:: Given instruction 1 ::
Revise the retail technology passage: starting with the words "IBM’s Personal Shopping" and ending after "Display research project.", write that stretch out again with "supermarket" changed to "grocery store".
:: Given instruction 2 ::
Write a continuation of the retail technology passage that picks up after its final sentence.

Another innovation is the Veggie Vision Scale which uses a camera to identify the kind of fruit consumers place on the scale and price the fruit without the customer having to push any buttons.
IBM’s Personal Shopping Assistant uses RFID (Radio Frequency Identification) and GPS (Global Positioning System) technologies to alert customers to promotions and personalized discounts as they walk through the aisles of a supermarket.
Read more about The Everywhere Display research project.
|The Personal Shopping Assistant alerts customers to promotions and personalized discounts as they walk through the aisles of a supermarket.||The Veggie Vision Scale prices the fruit without the customer having to push any buttons.|
NTT Communications and the Japanese drugstore chain Seijo are testing a new RFID enabled system that allows customers to try on make-up without having to apply it. The system consists of a traditional make-up mirror with a computer monitor where the mirror is normally placed. A video camera is mounted just above the screen and the physical make-up samples are tagged with RFID chips. As these samples are placed on the pad in front of the user, the system will find the product details that match the chosen product. Visual recognition technology is used to manipulate the on-screen image of the user’s face to simulate the application of the chosen make-up.

:: Dataset records ::
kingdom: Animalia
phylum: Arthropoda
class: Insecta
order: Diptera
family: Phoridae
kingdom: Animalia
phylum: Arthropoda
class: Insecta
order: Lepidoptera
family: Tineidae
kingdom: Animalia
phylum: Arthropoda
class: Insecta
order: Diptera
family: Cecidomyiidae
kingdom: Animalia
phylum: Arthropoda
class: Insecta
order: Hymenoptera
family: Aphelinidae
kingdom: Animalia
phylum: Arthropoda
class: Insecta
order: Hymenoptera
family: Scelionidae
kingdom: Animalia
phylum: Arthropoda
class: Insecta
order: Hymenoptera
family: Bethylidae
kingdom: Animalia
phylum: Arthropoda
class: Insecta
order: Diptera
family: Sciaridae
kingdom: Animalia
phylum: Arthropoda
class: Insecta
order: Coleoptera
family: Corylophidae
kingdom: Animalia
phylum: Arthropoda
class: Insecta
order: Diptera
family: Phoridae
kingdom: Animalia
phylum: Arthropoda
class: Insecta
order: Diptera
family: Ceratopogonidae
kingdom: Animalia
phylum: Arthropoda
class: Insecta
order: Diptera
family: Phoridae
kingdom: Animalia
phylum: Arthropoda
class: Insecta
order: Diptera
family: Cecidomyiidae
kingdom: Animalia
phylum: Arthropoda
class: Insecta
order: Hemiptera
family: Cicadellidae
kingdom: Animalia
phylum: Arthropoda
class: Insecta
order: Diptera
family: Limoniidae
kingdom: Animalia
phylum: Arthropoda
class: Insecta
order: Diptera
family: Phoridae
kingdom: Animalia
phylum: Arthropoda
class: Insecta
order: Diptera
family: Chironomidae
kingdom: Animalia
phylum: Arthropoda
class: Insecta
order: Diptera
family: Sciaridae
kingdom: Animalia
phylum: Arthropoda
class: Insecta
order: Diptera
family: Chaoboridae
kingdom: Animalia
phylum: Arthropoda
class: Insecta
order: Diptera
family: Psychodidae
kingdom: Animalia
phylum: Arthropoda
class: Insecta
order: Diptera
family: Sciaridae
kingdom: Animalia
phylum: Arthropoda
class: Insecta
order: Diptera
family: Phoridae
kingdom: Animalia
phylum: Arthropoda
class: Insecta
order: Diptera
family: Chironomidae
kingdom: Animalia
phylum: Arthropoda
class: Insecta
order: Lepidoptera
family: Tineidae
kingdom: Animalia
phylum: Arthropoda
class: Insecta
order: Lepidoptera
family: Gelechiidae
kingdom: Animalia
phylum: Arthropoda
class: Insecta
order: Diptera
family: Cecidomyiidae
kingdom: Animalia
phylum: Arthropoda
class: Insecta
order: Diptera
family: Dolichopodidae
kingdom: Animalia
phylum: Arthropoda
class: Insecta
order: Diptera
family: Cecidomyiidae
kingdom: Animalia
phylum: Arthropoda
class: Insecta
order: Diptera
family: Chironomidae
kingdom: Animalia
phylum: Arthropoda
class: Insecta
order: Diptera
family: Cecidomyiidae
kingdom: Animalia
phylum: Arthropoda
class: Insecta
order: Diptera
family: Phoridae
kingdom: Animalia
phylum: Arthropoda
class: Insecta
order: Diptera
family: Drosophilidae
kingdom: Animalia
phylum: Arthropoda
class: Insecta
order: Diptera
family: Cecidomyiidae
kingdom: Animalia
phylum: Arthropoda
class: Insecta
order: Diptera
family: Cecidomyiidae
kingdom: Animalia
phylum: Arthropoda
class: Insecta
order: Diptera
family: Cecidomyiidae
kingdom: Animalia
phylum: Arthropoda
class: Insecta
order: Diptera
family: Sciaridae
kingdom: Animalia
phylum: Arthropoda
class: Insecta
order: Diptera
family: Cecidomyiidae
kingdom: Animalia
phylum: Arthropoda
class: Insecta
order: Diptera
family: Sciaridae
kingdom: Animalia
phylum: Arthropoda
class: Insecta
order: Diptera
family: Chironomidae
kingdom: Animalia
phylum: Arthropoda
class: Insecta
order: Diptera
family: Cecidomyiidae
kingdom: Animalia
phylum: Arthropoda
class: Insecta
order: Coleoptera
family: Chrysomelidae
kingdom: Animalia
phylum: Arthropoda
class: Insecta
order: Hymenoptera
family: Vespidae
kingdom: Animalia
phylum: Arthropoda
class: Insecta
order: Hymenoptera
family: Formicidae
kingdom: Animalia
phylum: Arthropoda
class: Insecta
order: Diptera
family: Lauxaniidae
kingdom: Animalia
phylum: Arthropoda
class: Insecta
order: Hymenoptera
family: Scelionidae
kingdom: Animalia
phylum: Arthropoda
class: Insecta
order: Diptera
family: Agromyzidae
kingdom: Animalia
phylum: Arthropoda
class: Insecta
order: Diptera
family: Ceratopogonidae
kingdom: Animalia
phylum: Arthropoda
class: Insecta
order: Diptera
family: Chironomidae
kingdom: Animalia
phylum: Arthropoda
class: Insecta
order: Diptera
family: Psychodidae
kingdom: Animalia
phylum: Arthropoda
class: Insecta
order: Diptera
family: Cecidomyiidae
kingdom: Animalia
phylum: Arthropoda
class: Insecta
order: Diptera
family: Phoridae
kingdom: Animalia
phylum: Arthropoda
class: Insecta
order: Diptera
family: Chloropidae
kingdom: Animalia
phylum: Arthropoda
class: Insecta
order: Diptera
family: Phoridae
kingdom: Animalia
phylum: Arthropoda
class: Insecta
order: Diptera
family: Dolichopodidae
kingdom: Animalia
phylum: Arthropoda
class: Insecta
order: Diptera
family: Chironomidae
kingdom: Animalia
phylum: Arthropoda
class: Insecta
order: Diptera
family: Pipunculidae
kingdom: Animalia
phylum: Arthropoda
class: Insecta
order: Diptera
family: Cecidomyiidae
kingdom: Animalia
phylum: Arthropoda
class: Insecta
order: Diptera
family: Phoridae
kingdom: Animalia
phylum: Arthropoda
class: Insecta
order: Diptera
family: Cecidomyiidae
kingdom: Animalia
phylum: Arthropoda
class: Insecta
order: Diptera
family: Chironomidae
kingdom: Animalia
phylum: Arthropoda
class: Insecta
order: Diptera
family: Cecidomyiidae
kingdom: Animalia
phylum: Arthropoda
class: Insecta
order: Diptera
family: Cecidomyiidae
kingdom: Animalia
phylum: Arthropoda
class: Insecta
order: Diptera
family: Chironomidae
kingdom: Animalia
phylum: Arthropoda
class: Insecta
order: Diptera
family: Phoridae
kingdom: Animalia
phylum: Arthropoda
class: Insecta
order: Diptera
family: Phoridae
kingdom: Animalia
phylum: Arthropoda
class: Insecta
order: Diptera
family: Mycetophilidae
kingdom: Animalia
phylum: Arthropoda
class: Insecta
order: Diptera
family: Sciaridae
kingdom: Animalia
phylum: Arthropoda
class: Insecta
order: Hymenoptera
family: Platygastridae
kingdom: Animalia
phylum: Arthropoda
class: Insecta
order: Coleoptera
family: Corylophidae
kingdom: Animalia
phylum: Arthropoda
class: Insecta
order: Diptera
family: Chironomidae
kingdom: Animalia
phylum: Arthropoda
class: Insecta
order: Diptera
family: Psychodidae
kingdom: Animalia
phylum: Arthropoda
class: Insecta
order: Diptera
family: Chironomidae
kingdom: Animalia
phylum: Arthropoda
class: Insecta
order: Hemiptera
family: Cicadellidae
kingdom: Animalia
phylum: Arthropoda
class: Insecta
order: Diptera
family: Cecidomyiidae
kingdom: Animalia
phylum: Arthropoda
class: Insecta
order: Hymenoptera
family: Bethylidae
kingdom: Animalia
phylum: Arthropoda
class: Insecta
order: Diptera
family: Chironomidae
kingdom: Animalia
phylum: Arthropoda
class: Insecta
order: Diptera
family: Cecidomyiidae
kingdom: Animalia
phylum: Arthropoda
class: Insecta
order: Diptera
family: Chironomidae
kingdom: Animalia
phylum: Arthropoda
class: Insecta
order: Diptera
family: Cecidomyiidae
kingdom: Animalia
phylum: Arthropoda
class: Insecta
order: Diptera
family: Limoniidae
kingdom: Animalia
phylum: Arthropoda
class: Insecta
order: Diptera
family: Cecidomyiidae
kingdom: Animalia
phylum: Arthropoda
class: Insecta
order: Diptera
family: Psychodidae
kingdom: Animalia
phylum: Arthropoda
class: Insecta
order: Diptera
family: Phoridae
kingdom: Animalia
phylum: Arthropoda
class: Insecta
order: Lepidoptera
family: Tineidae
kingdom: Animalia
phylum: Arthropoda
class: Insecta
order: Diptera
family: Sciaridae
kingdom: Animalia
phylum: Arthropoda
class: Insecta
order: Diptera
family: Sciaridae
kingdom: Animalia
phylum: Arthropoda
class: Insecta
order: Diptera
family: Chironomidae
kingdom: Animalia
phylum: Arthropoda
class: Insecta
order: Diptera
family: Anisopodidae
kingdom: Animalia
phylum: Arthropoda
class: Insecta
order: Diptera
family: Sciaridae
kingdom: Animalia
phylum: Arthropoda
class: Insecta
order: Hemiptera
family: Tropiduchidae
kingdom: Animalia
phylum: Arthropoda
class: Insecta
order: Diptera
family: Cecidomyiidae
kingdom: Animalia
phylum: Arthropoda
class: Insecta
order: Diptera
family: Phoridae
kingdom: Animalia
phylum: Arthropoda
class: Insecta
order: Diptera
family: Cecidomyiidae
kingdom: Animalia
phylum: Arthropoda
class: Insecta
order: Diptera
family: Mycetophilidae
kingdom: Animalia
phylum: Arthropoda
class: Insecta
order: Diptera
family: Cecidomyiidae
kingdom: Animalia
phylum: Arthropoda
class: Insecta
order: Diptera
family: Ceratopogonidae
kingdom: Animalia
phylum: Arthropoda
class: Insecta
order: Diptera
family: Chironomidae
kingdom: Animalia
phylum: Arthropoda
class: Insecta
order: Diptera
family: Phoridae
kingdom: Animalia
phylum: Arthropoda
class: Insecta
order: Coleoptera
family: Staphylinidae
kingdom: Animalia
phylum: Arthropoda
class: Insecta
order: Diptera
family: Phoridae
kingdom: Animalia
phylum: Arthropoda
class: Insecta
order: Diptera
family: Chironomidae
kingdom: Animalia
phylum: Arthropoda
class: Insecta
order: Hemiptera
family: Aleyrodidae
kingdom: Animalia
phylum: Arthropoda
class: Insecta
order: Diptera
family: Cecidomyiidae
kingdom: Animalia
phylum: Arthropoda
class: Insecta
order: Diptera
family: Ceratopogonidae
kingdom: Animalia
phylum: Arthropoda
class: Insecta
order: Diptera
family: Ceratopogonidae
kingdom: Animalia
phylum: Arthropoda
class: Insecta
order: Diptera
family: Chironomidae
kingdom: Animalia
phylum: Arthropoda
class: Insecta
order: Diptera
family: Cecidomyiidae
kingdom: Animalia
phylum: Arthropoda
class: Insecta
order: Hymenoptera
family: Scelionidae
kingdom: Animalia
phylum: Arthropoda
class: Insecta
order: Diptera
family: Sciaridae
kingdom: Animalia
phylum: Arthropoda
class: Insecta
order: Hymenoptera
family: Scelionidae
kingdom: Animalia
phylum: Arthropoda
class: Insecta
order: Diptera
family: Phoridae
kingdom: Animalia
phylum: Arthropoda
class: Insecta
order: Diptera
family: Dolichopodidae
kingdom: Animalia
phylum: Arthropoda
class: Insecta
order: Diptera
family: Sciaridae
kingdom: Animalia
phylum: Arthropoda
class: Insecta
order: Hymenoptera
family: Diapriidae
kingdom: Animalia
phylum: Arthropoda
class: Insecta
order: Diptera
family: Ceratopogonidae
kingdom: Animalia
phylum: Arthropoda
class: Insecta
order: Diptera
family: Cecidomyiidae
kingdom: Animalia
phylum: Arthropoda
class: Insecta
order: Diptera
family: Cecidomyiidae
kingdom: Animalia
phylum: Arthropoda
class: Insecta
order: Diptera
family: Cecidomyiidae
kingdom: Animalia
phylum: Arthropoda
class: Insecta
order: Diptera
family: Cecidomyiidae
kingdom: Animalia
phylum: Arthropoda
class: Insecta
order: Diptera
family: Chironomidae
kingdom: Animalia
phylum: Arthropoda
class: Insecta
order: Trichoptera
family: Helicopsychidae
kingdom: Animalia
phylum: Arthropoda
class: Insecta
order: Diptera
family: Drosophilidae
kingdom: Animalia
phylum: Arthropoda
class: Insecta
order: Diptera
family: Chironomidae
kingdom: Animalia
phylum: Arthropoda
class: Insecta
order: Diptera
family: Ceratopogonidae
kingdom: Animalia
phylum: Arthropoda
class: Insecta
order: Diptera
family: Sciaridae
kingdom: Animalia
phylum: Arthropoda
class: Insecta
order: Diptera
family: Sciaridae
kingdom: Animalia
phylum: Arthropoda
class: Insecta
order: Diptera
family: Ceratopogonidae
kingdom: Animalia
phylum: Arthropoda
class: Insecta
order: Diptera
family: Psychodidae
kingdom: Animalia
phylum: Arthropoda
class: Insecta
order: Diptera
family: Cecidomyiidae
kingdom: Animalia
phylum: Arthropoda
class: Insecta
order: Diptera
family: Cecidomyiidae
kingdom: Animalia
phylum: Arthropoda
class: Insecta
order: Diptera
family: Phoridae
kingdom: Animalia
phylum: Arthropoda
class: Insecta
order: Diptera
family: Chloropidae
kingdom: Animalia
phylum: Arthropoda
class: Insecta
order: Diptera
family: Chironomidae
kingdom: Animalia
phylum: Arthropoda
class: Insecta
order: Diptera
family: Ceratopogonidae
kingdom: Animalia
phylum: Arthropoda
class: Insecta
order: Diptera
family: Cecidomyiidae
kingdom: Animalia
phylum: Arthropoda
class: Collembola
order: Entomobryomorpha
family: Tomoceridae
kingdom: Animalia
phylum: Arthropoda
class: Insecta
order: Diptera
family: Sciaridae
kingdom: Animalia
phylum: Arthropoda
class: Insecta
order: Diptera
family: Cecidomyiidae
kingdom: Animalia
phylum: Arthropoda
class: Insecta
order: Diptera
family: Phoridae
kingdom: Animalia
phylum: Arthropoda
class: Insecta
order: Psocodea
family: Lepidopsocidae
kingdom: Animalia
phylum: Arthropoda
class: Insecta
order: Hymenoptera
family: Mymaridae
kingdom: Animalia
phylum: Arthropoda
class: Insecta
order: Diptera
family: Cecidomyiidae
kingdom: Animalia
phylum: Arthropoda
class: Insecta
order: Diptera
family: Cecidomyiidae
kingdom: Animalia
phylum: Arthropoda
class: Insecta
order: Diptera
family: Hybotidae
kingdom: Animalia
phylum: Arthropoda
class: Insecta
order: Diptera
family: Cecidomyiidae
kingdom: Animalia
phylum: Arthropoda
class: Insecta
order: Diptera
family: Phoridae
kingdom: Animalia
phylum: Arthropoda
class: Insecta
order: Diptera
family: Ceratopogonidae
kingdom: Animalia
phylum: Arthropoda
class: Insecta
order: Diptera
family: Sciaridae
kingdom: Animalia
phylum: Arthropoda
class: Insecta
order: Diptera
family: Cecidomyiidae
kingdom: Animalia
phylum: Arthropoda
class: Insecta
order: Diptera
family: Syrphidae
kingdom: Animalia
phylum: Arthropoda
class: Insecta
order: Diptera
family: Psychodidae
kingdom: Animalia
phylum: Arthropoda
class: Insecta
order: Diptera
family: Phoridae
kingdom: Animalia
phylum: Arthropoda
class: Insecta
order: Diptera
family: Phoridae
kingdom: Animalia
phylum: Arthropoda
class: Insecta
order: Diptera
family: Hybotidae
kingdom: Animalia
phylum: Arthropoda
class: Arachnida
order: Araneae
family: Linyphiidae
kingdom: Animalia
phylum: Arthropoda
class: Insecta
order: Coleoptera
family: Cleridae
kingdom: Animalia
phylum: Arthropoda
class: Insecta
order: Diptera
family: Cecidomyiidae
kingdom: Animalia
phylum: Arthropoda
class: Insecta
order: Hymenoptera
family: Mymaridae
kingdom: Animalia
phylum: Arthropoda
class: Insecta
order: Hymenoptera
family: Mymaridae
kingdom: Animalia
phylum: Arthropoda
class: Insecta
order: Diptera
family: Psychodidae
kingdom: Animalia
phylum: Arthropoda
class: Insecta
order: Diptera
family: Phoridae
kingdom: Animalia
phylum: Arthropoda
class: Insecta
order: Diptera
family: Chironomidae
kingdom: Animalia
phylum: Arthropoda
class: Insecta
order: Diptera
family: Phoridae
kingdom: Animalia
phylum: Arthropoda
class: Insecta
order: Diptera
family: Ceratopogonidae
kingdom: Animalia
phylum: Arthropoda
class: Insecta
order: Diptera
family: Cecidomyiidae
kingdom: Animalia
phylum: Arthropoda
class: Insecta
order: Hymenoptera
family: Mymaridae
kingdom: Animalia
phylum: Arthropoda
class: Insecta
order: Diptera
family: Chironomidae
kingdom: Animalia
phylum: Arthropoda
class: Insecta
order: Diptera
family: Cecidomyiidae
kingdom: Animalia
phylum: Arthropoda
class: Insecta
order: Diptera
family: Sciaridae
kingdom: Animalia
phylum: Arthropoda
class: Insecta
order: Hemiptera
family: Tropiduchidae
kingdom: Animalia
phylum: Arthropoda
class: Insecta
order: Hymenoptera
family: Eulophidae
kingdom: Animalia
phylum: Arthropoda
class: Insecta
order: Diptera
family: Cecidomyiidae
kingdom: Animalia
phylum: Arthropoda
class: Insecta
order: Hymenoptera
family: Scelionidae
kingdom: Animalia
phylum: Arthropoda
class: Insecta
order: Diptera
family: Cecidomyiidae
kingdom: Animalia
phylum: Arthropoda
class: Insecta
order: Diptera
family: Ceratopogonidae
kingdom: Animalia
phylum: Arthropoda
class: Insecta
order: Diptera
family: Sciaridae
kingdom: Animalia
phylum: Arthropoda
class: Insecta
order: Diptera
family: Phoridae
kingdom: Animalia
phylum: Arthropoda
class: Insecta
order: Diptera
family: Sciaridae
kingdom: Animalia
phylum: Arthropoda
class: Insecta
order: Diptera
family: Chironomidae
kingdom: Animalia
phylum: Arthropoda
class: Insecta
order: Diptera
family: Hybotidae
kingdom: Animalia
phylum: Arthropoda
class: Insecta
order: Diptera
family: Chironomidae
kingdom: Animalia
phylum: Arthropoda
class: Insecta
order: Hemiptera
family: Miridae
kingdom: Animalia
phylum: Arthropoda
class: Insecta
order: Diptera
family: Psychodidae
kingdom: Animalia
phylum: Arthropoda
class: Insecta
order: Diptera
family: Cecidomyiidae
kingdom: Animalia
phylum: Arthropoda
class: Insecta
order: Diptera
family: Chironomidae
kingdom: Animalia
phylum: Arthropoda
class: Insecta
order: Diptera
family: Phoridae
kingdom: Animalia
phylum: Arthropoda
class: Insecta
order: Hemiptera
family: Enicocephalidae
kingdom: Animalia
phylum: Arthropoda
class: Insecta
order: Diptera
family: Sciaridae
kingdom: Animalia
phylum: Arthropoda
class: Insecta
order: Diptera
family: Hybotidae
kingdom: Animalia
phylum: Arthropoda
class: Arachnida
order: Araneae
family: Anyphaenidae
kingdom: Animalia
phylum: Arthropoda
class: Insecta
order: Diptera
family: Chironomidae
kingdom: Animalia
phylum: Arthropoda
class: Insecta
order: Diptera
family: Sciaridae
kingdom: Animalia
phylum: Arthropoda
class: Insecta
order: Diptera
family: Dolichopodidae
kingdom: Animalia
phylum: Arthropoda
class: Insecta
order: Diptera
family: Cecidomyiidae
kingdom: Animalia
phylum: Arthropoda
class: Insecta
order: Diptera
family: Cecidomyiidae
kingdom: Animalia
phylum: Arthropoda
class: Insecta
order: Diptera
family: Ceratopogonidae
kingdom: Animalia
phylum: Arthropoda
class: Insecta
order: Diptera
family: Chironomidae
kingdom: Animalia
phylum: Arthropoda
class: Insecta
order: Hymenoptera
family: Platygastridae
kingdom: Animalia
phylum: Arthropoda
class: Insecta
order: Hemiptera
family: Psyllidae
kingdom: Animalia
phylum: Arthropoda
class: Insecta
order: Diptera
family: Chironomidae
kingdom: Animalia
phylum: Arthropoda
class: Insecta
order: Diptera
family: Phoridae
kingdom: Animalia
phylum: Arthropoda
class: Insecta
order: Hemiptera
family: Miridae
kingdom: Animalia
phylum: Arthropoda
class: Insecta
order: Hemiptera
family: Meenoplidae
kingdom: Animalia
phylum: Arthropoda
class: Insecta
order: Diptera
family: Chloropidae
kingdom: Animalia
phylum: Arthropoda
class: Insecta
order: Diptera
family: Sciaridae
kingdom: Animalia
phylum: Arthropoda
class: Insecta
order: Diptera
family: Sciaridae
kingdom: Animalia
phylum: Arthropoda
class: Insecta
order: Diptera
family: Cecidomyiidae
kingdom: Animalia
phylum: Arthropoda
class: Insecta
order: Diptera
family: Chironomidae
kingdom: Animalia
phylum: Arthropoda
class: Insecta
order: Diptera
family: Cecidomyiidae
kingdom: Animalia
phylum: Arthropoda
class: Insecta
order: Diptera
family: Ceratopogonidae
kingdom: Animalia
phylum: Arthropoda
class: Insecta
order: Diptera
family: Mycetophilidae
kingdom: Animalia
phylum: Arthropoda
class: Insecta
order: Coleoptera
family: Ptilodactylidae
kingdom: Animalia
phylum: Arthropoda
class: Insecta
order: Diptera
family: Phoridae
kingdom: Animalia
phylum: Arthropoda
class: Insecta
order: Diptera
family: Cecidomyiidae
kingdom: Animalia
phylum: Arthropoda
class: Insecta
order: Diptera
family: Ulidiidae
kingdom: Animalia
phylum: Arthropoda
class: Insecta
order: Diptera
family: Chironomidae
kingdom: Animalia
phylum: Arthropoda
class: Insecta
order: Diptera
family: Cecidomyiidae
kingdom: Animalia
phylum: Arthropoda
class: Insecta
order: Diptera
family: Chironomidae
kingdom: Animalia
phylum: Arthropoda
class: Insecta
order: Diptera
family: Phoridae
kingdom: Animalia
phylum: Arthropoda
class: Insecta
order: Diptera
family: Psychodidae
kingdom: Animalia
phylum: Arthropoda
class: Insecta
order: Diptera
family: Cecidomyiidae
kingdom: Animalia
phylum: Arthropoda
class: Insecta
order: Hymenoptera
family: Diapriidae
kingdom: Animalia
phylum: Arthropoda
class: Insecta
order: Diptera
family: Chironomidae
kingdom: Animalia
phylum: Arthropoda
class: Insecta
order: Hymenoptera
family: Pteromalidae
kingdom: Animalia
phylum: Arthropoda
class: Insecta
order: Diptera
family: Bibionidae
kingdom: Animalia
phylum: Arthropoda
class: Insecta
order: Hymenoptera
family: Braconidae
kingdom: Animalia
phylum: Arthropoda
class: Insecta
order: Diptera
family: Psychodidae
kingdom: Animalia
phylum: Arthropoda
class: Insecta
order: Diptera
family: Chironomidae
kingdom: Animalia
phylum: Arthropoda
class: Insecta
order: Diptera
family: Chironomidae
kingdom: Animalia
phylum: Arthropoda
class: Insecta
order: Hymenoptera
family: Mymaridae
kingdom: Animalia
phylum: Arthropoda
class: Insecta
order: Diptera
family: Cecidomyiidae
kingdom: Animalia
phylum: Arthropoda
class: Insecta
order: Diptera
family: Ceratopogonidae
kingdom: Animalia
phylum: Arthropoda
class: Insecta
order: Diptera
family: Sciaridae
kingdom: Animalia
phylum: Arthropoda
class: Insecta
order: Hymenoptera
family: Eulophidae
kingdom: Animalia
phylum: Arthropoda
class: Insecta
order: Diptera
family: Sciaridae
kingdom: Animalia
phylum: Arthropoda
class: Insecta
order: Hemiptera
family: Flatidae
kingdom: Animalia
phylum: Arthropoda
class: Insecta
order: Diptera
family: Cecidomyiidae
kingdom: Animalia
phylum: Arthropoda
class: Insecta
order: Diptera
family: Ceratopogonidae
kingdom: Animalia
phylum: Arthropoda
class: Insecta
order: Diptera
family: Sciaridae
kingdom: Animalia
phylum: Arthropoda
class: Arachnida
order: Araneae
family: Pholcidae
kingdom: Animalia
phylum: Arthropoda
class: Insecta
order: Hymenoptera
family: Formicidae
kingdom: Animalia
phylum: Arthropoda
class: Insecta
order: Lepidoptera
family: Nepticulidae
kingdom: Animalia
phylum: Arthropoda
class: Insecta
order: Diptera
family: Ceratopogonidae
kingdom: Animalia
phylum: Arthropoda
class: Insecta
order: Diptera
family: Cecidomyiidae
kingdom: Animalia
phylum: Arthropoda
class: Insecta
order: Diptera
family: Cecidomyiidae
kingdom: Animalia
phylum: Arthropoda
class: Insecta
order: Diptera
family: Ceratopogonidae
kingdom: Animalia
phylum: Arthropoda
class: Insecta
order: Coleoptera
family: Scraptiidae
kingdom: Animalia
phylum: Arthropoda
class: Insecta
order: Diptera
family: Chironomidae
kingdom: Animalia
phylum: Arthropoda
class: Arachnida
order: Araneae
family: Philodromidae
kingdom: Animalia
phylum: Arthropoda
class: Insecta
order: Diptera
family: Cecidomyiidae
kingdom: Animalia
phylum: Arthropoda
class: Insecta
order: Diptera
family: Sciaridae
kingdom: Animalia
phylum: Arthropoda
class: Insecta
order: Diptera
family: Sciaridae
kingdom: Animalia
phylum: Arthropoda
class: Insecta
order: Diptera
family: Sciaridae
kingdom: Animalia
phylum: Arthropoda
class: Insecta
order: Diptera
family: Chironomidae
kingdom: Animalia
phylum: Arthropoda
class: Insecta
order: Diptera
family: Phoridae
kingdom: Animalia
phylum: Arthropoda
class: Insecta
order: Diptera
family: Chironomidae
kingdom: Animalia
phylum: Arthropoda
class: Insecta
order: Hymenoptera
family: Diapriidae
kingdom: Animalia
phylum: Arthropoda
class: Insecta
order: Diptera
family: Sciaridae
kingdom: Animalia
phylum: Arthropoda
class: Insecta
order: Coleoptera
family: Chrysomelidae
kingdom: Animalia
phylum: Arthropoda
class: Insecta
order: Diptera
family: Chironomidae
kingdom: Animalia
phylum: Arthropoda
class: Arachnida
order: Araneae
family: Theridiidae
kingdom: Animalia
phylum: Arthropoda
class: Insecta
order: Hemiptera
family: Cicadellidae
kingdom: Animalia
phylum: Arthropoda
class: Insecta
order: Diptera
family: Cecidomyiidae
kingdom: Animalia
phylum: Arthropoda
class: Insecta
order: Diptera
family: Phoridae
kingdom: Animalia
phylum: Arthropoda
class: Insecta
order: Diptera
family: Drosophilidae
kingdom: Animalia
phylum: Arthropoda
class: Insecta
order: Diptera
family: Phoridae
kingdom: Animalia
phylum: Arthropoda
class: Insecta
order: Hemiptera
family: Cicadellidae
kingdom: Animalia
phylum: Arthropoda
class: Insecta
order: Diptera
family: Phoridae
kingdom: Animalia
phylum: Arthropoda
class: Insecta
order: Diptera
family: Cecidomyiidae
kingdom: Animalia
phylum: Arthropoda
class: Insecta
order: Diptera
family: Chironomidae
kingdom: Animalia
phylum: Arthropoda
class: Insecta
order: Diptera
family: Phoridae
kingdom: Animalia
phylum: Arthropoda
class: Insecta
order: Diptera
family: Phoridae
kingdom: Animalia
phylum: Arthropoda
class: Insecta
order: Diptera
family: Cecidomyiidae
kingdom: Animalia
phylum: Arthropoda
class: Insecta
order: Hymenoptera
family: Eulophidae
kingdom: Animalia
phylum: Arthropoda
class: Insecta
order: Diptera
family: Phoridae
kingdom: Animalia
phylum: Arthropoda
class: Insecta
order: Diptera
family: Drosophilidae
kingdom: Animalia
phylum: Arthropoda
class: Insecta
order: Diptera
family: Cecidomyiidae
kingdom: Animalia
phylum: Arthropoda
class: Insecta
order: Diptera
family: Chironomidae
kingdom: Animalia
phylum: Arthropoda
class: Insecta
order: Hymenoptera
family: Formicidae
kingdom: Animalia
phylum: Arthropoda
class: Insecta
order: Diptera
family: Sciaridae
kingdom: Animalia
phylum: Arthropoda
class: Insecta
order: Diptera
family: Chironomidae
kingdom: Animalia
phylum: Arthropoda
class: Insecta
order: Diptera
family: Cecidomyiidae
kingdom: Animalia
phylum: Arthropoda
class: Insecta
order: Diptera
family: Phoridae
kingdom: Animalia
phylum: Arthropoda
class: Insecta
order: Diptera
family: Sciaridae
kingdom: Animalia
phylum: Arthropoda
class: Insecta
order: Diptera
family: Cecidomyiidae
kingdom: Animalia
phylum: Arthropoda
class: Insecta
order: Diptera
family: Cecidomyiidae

:: Written response 1 ::
IBM’s Personal Shopping Assistant uses RFID (Radio Frequency Identification) and GPS (Global Positioning System) technologies to alert customers to promotions and personalized discounts as they walk through the aisles of a grocery store.
Read more about The Everywhere Display research project.

:: Written response 2 ::
Additionally, the system recommends matching shades of eye shadow, eyeliner, and other make-up items, and allows the customer to simulate what these would look like in combination with the make-up that was initially selected.
Ultimately, the user gets a printout of the recommendation, including a picture of the simulation grabbed from the video.
|The physical make-up samples are tagged with RFID chips.||Visual recognition technology is used to manipulate the on-screen image of the user’s face to simulate the application of the chosen make-up.|
Natural Interaction is both a website and a concept that focuses on inventing, designing, and creating solutions that interact with users in a natural way. Natural Interaction focuses on understanding the gestures, movements, and expressions of the user, and a natural interface is one that lets users explore and use the technology without the sense of interacting with a machine. The implementation of natural interaction, among other things, makes use of computer vision techniques, RFID-technology, 3D-graphics, and video projections. Natural Interaction is by nature intuitive, and the user doesn’t need to wear any device or learn any specific instructions.
At the website, several projects can be found. Alessandro Valli, the main creator of the projects, is associated with the Media Integration and Communication Center (MICC) at the University of Florence. Read his comprehensive notes on Natural Interaction to learn more about his research work.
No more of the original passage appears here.